Sigo caminando. Caminando sin ese temido trozo de tela que nos han impuesto desde primer curso. El paño que me arañaba la garganta durante mis años mozos y que a menudo se deslizaba sin que me diera cuenta. Ese paño se ha ido. Se ha ido de mi cabeza y de la de muchos otros. Para nosotros es como si por fin hubiera caído el Muro de Berlín.
He corrido un guantelete y un fuego de maldiciones y sigo de una pieza. El miedo sigue conmigo, me doy cuenta. Pero sólo acecha en el fondo. Nuestro mundo ha cambiado. Esos matones de la milicia pueden decir lo que quieran; lo cierto es que no llevar hiyab ya no significa ser una mujer suelta o una "zorra" en este país. Ya no crea un sentimiento de nosotros contra ellos. Los iraníes estamos todos juntos en esto. Y ya nadie nos va a colgar del pelo en el infierno. En la escuela primaria, el profesor de religión nos hacía creer que eso es lo que nos ocurriría si nos veían fuera sin el hiyab. La imagen de que me colgaran del pelo en el infierno era tan traumática que rogué a mis padres que me llevaran al barbero y me cortaran todo el pelo como a un chico. Pensé que nadie podría colgarme del pelo si no lo tenía.
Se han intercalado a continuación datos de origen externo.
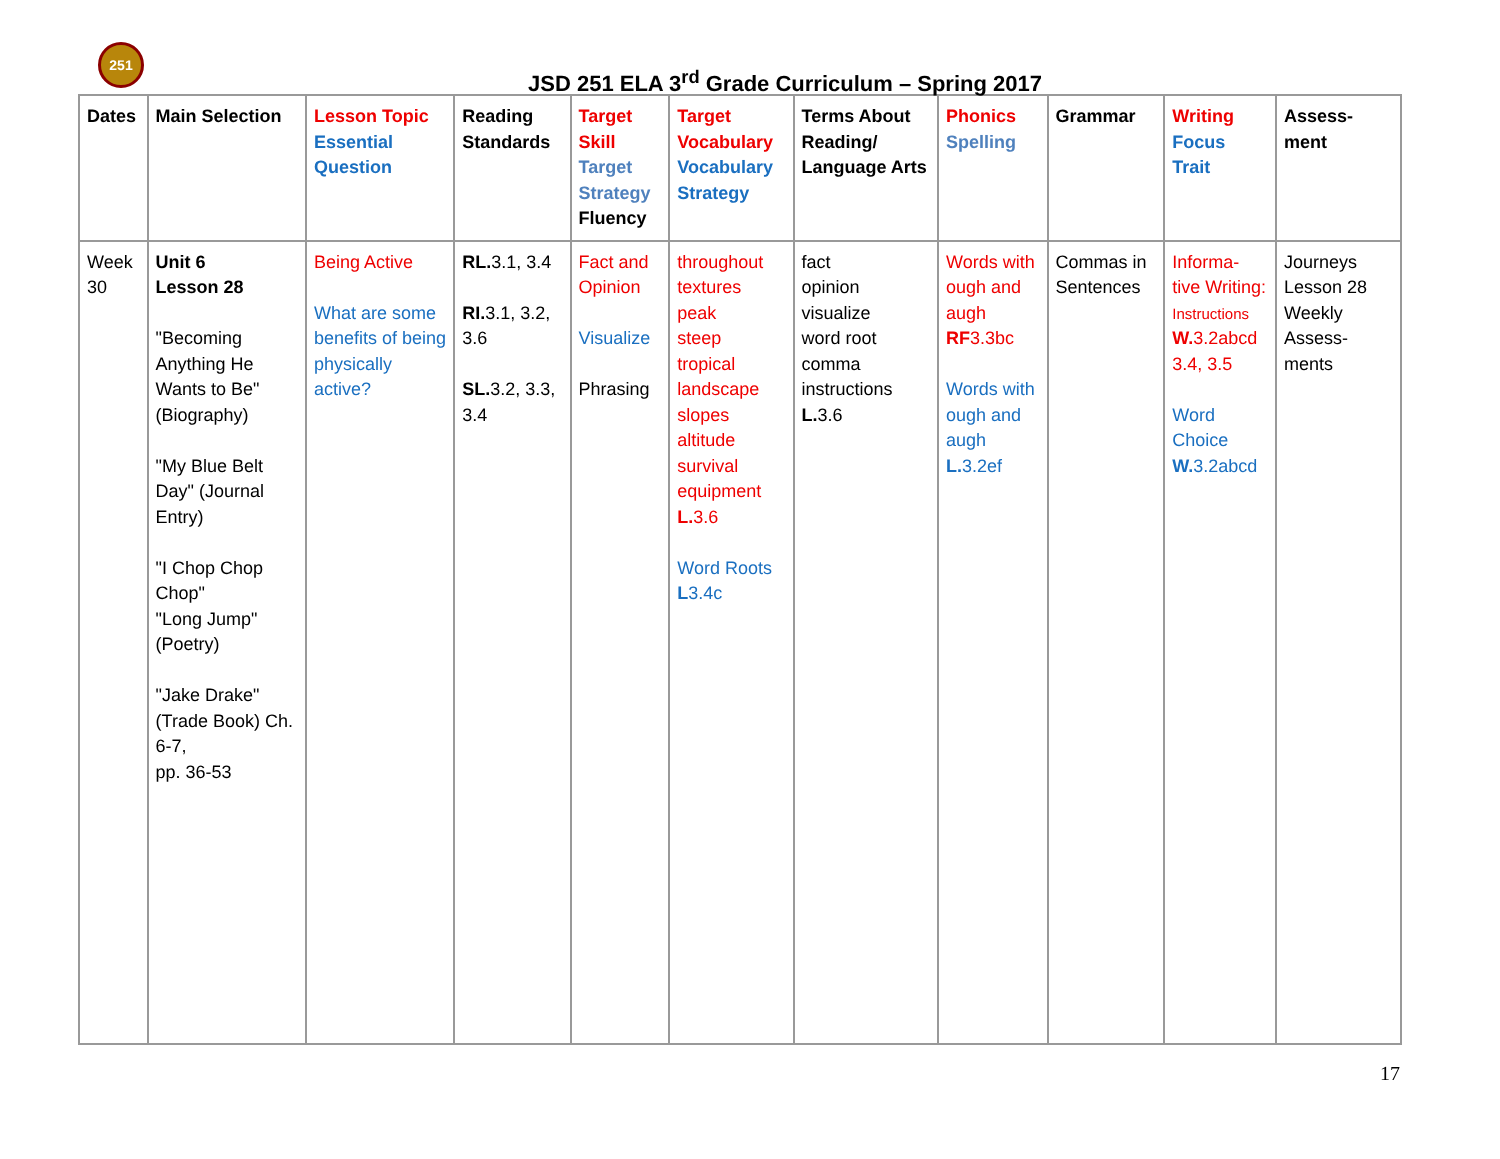251
JSD 251 ELA 3<sup>rd</sup> Grade Curriculum – Spring 2017
| Dates | Main Selection | Lesson Topic Essential Question | Reading Standards | Target Skill Target Strategy Fluency | Target Vocabulary Vocabulary Strategy | Terms About Reading/ Language Arts | Phonics Spelling | Grammar | Writing Focus Trait | Assess- ment |
| --- | --- | --- | --- | --- | --- | --- | --- | --- | --- | --- |
| Week 30 | Unit 6 Lesson 28 "Becoming Anything He Wants to Be" (Biography) "My Blue Belt Day" (Journal Entry) "I Chop Chop Chop" "Long Jump" (Poetry) "Jake Drake" (Trade Book) Ch. 6-7, pp. 36-53 | Being Active What are some benefits of being physically active? | RL. 3.1, 3.4 RI. 3.1, 3.2, 3.6 SL. 3.2, 3.3, 3.4 | Fact and Opinion Visualize Phrasing | throughout textures peak steep tropical landscape slopes altitude survival equipment L. 3.6 Word Roots L 3.4c | fact opinion visualize word root comma instructions L. 3.6 | Words with ough and augh RF 3.3bc Words with ough and augh L. 3.2ef | Commas in Sentences | Informa- tive Writing: Instructions W. 3.2abcd 3.4, 3.5 Word Choice W. 3.2abcd | Journeys Lesson 28 Weekly Assess- ments |
17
Hoy en día, el pelo sin una envoltura forzada de tela a su alrededor es simplemente pelo. Ni más ni menos. Este pelo no va a llevar a ningún joven por el mal camino del deseo. Al menos, la gente de las calles de esta ciudad que piso se ha dado cuenta de ello. Quizá algún día los profesores de estudios religiosos de esta tierra también lo entiendan.